─── RAW RECORDS

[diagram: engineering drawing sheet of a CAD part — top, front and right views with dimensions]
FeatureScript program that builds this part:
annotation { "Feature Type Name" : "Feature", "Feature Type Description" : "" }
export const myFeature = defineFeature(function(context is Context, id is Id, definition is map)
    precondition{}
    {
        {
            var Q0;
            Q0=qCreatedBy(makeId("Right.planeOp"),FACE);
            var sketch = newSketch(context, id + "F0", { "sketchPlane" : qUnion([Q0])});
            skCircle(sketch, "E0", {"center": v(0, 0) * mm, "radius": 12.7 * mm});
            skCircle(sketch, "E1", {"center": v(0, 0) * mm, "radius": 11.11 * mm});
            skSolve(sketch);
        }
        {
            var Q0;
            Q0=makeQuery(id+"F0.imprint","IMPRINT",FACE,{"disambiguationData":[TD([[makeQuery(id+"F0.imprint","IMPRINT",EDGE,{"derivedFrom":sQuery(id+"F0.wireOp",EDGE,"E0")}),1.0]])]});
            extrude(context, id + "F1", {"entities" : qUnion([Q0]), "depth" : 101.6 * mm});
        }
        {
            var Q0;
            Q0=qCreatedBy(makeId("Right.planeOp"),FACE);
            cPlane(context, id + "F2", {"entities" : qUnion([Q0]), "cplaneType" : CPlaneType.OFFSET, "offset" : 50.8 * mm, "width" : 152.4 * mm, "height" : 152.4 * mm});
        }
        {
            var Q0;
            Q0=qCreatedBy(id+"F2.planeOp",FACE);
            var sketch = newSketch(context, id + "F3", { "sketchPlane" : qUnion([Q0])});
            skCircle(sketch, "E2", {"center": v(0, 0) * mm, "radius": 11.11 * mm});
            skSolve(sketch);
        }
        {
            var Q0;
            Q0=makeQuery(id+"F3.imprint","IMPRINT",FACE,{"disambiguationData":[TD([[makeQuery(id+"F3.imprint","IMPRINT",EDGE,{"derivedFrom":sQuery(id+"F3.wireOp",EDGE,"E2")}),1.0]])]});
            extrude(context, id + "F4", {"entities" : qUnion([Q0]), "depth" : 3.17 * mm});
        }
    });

──────
─── RAW RECORDS

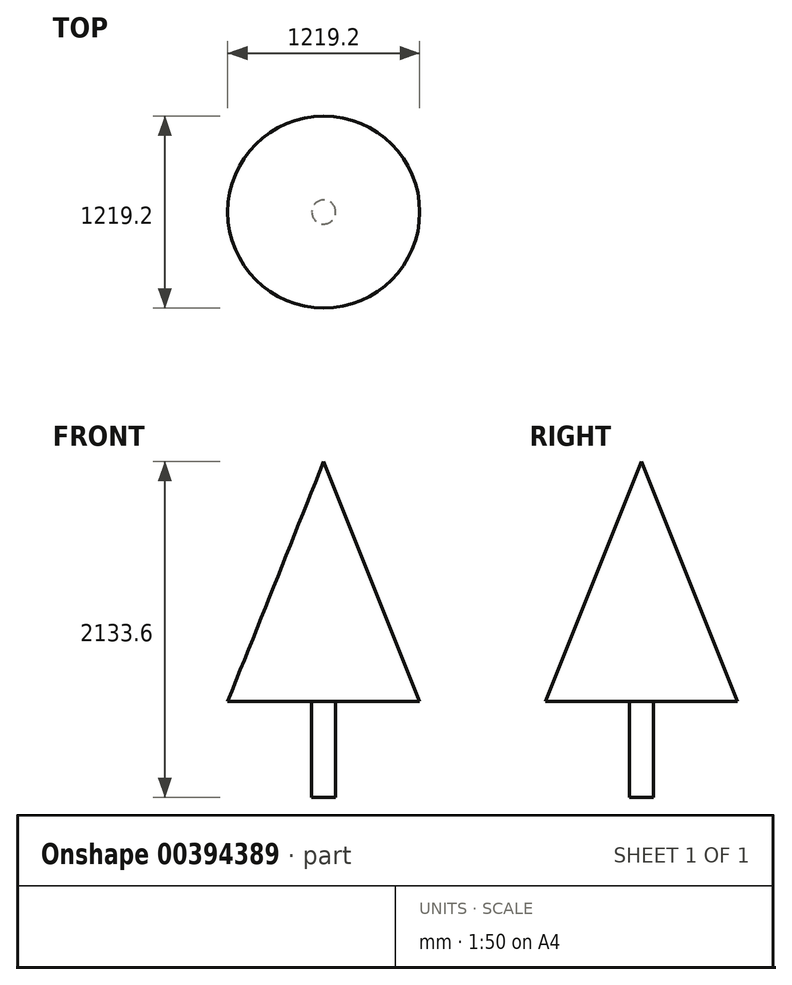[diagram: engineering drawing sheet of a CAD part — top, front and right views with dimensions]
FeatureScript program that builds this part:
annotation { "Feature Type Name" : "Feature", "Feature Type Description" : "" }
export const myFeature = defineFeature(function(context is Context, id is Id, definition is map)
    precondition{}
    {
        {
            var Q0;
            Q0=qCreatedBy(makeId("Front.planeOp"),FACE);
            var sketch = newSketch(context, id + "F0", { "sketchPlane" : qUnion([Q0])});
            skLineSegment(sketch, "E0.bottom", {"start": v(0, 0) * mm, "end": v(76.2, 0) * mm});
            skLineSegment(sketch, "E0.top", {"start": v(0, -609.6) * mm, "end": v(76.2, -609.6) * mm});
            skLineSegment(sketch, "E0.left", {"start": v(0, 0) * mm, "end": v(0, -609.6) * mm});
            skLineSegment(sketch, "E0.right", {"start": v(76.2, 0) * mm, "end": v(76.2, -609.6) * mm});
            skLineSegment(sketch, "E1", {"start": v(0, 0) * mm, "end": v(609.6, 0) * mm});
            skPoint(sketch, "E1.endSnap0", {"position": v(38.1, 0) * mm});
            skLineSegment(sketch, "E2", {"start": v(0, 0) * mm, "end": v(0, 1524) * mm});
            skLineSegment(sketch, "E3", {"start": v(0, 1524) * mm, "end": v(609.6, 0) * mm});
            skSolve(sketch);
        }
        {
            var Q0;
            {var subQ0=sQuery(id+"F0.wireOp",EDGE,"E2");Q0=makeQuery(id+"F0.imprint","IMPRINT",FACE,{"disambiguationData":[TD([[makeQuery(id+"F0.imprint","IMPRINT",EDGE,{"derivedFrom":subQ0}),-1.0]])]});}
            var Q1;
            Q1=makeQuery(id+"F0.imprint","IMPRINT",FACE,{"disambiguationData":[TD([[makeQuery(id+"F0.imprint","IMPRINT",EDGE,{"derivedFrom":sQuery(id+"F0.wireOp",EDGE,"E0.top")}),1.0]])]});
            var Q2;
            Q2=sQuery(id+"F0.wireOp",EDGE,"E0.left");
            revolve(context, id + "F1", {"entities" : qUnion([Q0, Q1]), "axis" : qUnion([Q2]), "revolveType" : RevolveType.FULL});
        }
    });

──────

* **WORK TO BE COMPLETED**
State how many lines in the data above contain the string "qCreatedBy". Give only the number.

* **THE SOLUTION**
4